## GEGEVEN ITEMS
··········

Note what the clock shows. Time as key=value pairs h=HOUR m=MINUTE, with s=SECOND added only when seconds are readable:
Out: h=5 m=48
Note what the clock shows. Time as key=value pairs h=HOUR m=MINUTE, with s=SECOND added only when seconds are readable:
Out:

··········

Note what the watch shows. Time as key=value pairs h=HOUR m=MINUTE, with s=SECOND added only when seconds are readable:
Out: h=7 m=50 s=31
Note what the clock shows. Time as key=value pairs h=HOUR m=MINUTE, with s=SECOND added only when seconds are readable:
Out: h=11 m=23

··········

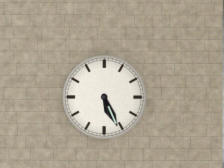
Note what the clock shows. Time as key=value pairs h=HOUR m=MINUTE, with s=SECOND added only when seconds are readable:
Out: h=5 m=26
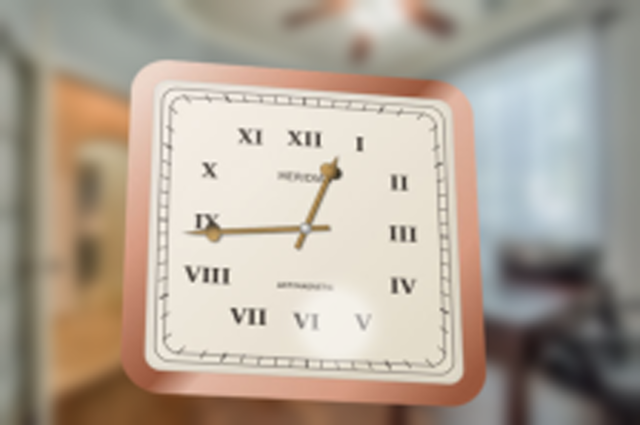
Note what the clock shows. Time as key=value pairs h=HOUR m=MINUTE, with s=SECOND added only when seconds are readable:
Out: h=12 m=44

··········

Kies uit de items hierboven alle regels waarin het woord "watch" staat en schrijf ze over.

## UITGEWERKTE OPDRACHT
Note what the watch shows. Time as key=value pairs h=HOUR m=MINUTE, with s=SECOND added only when seconds are readable:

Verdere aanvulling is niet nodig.